• **PROVIDED INFORMATION**:

============================================================

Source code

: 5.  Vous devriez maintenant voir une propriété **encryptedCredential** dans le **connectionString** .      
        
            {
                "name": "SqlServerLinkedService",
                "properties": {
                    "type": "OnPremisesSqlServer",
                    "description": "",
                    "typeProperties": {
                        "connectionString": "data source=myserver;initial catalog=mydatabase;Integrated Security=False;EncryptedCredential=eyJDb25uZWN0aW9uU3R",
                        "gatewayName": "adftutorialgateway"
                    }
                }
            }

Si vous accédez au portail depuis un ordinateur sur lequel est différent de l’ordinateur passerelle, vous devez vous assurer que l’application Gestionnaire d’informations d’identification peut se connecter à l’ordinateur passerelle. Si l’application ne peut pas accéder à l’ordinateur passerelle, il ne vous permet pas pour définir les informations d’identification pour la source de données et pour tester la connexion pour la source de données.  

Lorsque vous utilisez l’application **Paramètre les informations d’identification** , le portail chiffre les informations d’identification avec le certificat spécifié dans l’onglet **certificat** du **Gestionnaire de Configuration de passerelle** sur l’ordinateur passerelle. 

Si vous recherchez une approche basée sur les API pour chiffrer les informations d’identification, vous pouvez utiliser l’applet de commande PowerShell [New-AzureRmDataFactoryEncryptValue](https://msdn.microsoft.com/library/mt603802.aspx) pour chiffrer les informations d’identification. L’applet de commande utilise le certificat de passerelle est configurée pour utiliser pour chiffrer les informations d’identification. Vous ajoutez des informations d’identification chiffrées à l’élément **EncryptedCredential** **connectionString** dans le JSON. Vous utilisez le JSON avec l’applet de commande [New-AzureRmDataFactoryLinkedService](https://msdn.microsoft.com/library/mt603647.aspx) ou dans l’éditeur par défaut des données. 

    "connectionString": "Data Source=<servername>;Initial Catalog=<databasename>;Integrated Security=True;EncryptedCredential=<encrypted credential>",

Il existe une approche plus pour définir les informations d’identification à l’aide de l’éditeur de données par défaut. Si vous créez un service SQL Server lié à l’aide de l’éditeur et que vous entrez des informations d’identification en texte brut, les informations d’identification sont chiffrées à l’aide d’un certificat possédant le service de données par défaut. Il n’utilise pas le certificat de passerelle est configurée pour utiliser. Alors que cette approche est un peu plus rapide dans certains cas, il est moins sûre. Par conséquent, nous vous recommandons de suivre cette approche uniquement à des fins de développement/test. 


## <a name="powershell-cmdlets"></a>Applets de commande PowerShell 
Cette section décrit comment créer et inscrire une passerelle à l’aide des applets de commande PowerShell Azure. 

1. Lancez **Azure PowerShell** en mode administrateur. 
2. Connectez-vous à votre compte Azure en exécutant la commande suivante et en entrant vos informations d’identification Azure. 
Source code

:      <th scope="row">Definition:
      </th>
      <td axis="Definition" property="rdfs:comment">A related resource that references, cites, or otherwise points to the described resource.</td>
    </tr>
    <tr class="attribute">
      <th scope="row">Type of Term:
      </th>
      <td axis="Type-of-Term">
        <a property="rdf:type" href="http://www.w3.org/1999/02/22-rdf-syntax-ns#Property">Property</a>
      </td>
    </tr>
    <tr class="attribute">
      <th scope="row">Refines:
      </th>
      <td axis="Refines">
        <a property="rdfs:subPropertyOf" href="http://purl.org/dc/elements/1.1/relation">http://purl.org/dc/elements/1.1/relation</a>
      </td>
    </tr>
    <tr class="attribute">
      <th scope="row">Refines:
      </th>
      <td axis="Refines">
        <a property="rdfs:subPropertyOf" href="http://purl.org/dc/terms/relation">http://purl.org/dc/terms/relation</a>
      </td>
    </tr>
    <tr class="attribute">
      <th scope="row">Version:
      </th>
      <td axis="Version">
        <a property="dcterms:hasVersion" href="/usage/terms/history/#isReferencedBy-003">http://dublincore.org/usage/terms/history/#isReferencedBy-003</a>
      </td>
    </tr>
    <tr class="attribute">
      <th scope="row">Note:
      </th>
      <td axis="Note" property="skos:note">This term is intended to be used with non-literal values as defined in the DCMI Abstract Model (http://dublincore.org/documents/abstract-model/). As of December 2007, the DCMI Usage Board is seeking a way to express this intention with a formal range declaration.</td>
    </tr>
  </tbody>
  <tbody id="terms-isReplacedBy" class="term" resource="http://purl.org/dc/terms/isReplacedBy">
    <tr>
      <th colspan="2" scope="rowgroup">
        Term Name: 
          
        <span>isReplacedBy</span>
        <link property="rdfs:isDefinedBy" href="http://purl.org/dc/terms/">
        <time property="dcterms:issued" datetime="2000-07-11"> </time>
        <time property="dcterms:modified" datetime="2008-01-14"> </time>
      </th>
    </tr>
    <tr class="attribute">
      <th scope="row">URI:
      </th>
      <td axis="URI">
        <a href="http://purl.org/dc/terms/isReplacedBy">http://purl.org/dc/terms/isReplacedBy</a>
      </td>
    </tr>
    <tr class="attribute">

============================================================

• **INSTRUCTIONS TO FOLLOW**: Above are some records; copy each line there that contains "resource".

• **YOUR SOLUTION**:
      <td axis="Definition" property="rdfs:comment">A related resource that references, cites, or otherwise points to the described resource.</td>
  <tbody id="terms-isReplacedBy" class="term" resource="http://purl.org/dc/terms/isReplacedBy">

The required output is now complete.